Bei der Schuppenrose, auch als Röschenflechte, oder medizinisch Pityriasis rosea bezeichnet, handelt es sich um eine entzündliche Hauterkrankung, die zwar unangenehm aber äußerst harmlos ist. Sie tritt spontan, meist in den kalten Wintermonaten, auf und beschränkt sich auf den Rumpf des Körpers. Betroffene sind überwiegend Jugendliche und junge Erwachsene bis zum Alter von 35.
Ursachen unbekannt
Bislang konnte kein Erreger wissenschaftlich nachgewiesen werden, jedoch vermutet man einen Virus hinter der Erkrankung. Eine Schuppenrose ist nicht ansteckend und auch in der Schwangerschaft besteht keine Gefahr für das Ungeborene. Wer einmal an daran erkrankt ist, ist für den Rest seines Lebens gegen eine Schuppenrose immun.
Anzeichen einer Schuppenrose
Eine Schuppenrose beginnt mit einer kreisrunden, etwa münzgroßen Entzündung am oberen Rumpf, die innen hell ist und sich an den Rändern schuppt.
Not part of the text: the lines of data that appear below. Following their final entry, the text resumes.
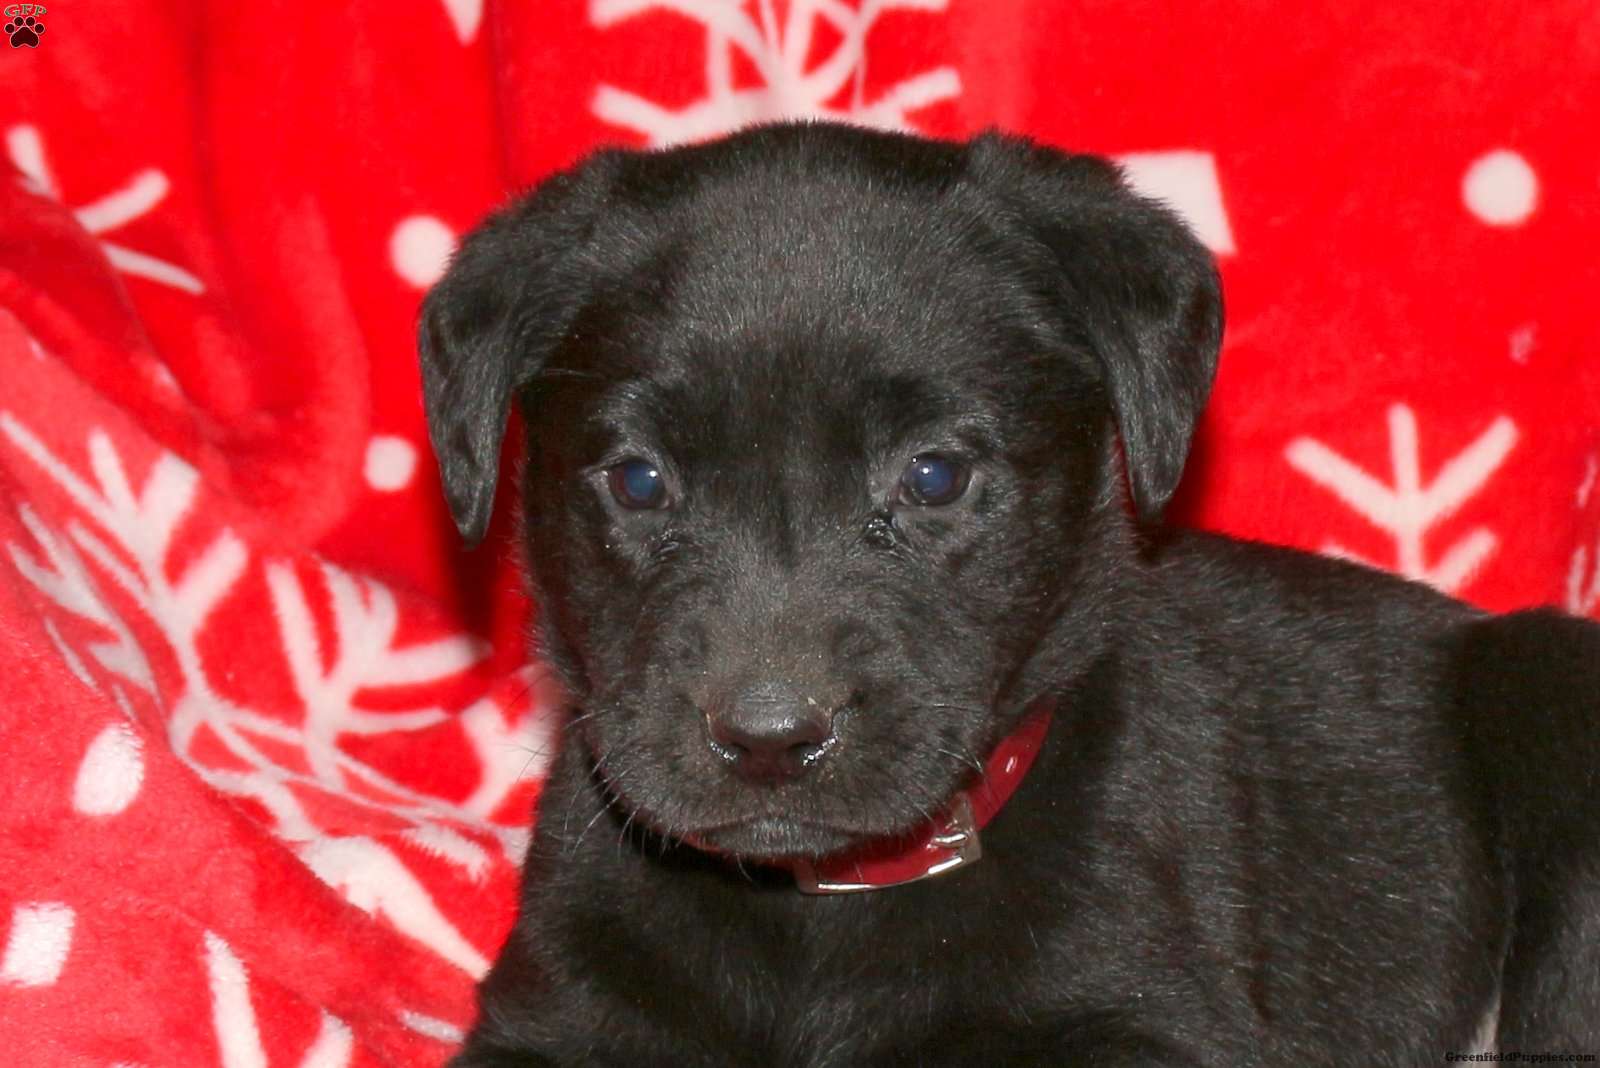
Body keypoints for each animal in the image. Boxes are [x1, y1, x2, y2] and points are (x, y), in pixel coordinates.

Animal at [418, 121, 1600, 1066]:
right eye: (639, 481)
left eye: (935, 476)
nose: (768, 737)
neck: (824, 913)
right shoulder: (554, 1012)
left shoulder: (1147, 1020)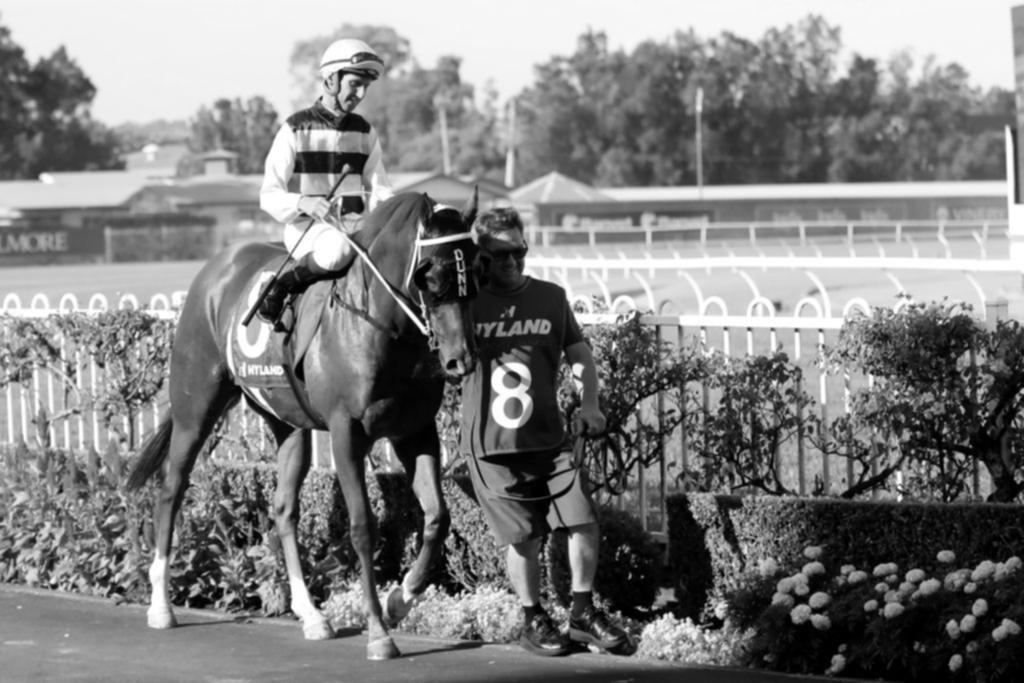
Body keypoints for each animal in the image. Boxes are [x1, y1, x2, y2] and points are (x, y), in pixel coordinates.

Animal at [125, 189, 477, 659]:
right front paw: (379, 631)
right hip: (194, 410)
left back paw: (311, 614)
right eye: (429, 276)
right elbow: (362, 525)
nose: (461, 360)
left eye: (475, 270)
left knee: (284, 508)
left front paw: (400, 600)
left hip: (287, 424)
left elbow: (438, 518)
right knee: (171, 489)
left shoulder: (416, 430)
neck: (381, 326)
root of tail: (217, 267)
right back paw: (161, 605)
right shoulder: (348, 433)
Mediziner nennen dieses Anfangssymptom auch Colerette, da es entfernte Ähnlichkeit mit einer Halskrause besitzt. Im weiteren Verlauf zeigen sich immer mehr Entzündungen, die eine ovale Form haben und stark jucken. Ganz typisch ist die Verteilung der roten Stellen; sie treten vor allem an Hautstellen auf, die von Kleidung bedeckt ist sowie entlang der Hautlinien. Charakteristisch für eine Schuppenrose ist auch, dass sich die Beschwerden verschlimmern, sobald die Haut gereizt wird. Schwitzt oder badet der Betroffene etwa, treten immer mehr rote Stellen auf, die Färbung wird intensiver und der Juckreiz nimmt zu. Zudem schwellen die Entzündungsherde an und beginnen zu nässen.
Diagnose: Abgrenzung zu anderen Hautkrankheiten
Außer dem erfahrenen Blick des Hautarztes besteht keine andere Methode, die Diagnose zu sichern. Er wird sich die entzündeten Stellen genau ansehen und deren Verteilung genau überprüfen, um andere Hauterkrankungen auszuschließen. Bei Kindern kann das Erscheinungsbild einer Schuppenrose auch einem Pilzbefall ähneln. Bei Erwachsenen sollte man außer einer Schuppenrose auch an eine Schuppenflechte oder die Folgen der Geschlechtskrankheit Syphilis denken.
Behandlung
Ziel der Behandlung ist es die Beschwerden, also den starken Juckreiz und die Entzündungen zu lindern. Hierzu haben sich Kortisonpräparate (Glukokortikoide) bewährt, die in Form einer Salbe auf die entzündeten Stellen aufgetragen werden. In schweren Fällen kann das Kortison auch – gering dosiert – eingenommen werden. Zusätzlich wird ein Antihistamin verschrieben, um dem Juckreiz, der besonders in den Abendstunden unerträglich scheint, entgegenzuwirken.
Unterstützend können alternativheilkundliche Verfahren eingesetzt werden, die das Immunsystem stärken, auch verschiedene Pflanzen haben sich bewährt. Hier sollte einfach ausprobiert werden, was einem persönlich am besten hilft.
Zusätzlich zur eigentlichen Therapie sollte die Haut möglichst geschont werden. Das heißt, kein schweißtreibender Sport, keine enge Kleidung aus Kunstfasern oder lange heiße Bäder. Nachdem der Körper geduscht oder gebadet wurde, sollte die Haut mit einer stark fettenden Feuchtigkeitspflege versorgt werden.
Wird die Schuppenrose behandelt, verschwinden die Symptome nach spätestens zwei Wochen, erfolgt keine Therapie heilt die Krankheit nach etwa 2 Monaten aus.